Set problem A:
In the blog post on research evidence below, who wrote the blog that supports the conclusions of the paper under discussion?
Set problem B:
Translate this sentence from the blog post on research evidence below into Spanish: "To be honest, I would also react against such a person – but I am not convinced that such people actually exist!"
Set problem C:
Reproduce the passage of the blog post on research evidence below starting with "Fight a straw" and going on through "the paper’s conclusions.".

Reading text:
((
Musings on research, international development and other stuff

I disagree that I disagree!


Fight a straw man anyone?
flikrstream: RobinEllisActor

I have been meaning for some time to write a response to Andries de Toit’s paper Making Sense of Evidence: Notes on the Discursive Politics of Research and Pro-Poor Policy Making and this blog written by Enrique Mendizal in support of the paper’s conclusions.

My initial reaction to both the paper and the blog is to agree with many of the underlying concerns presented but to protest that both authors are weakening their case by presenting the other side of the argument as far more extreme than it actually is. They are reacting against a caricatured ‘randomista’ – an unthinking, automaton who slavishly demands experimental evidence (and only experimental evidence) before making any decision. To be honest, I would also react against such a person – but I am not convinced that such people actually exist!
))
Given material:
((
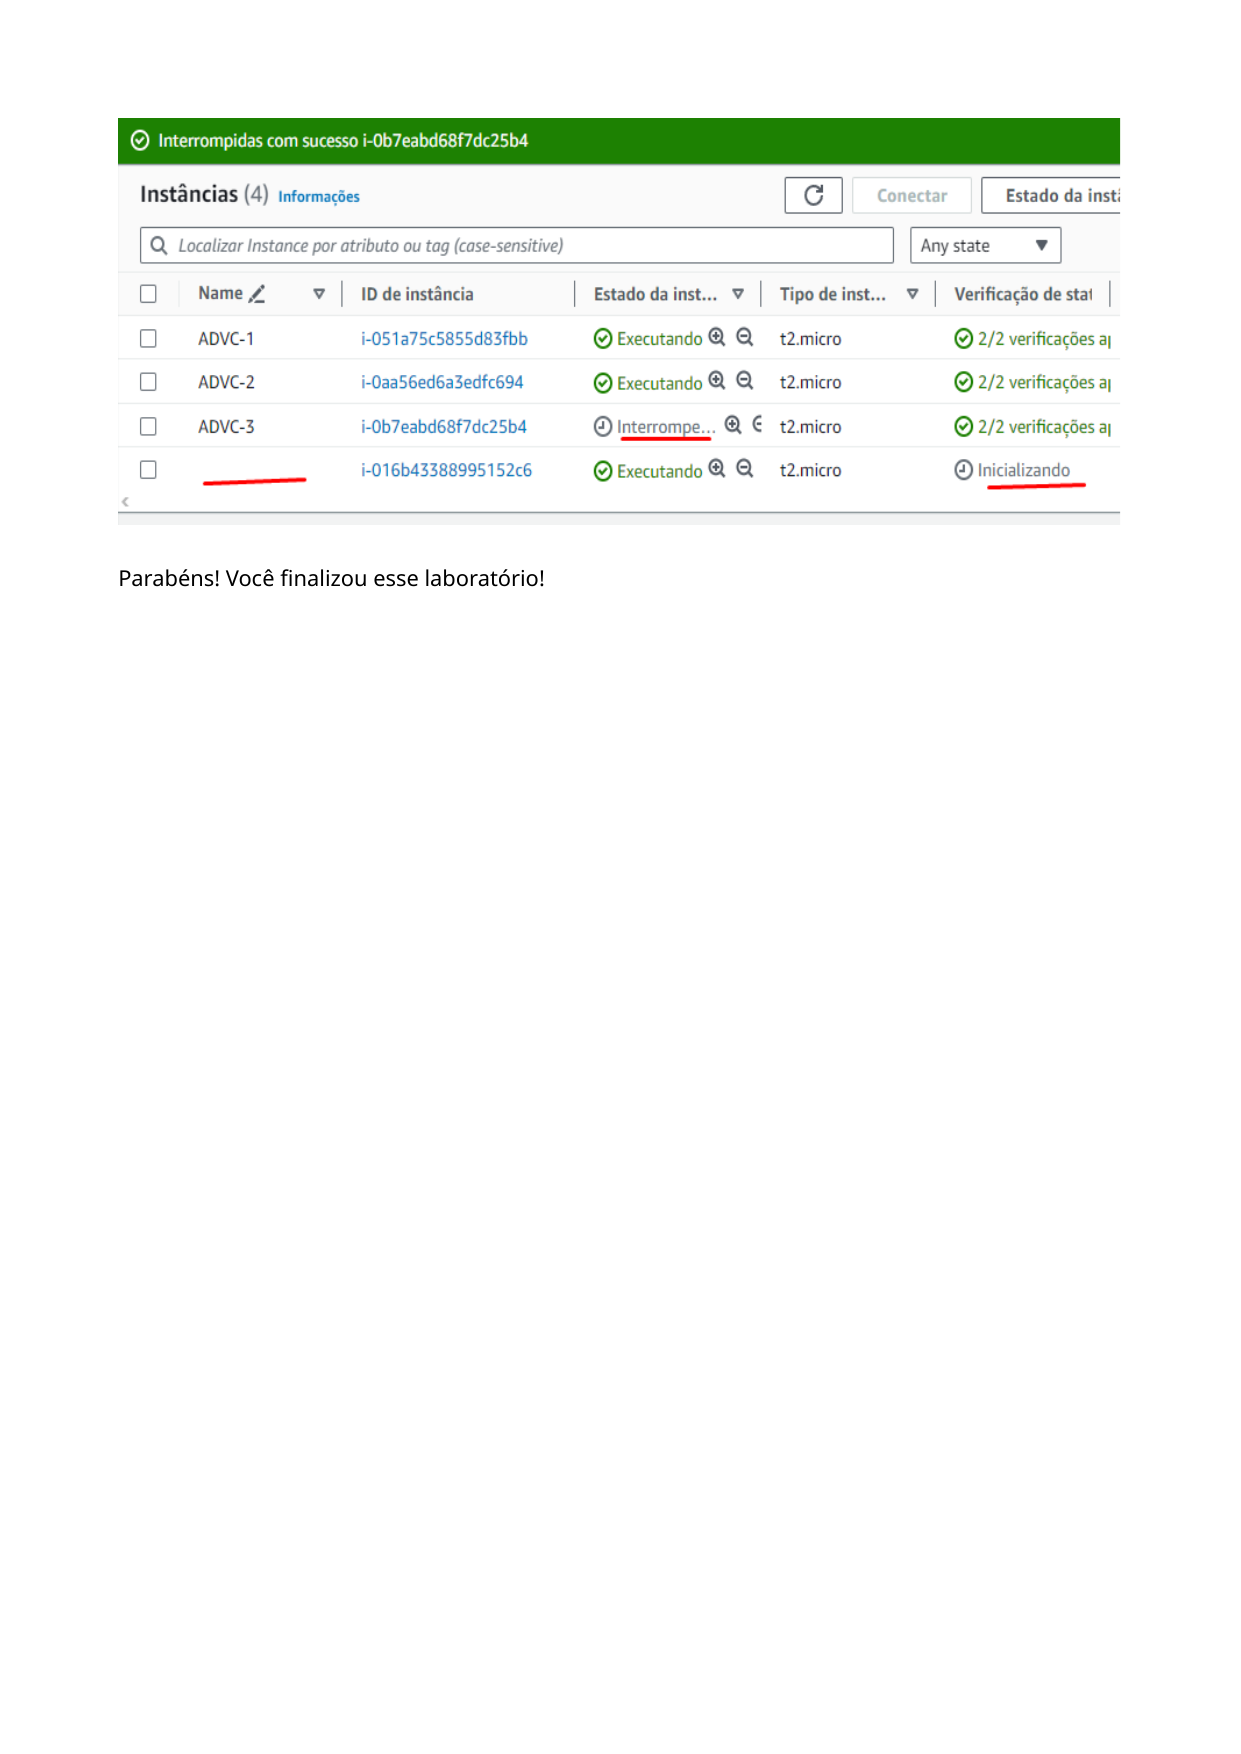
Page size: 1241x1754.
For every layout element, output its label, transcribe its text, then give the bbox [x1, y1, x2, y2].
))
Right answer A:
Enrique Mendizal

Right answer B:
Para ser sincero, yo también reaccionaría en contra de una persona así, ¡pero no estoy convencido de que tales personas existan realmente!

Right answer C:
Fight a straw man anyone?
flikrstream: RobinEllisActor

I have been meaning for some time to write a response to Andries de Toit’s paper Making Sense of Evidence: Notes on the Discursive Politics of Research and Pro-Poor Policy Making and this blog written by Enrique Mendizal in support of the paper’s conclusions.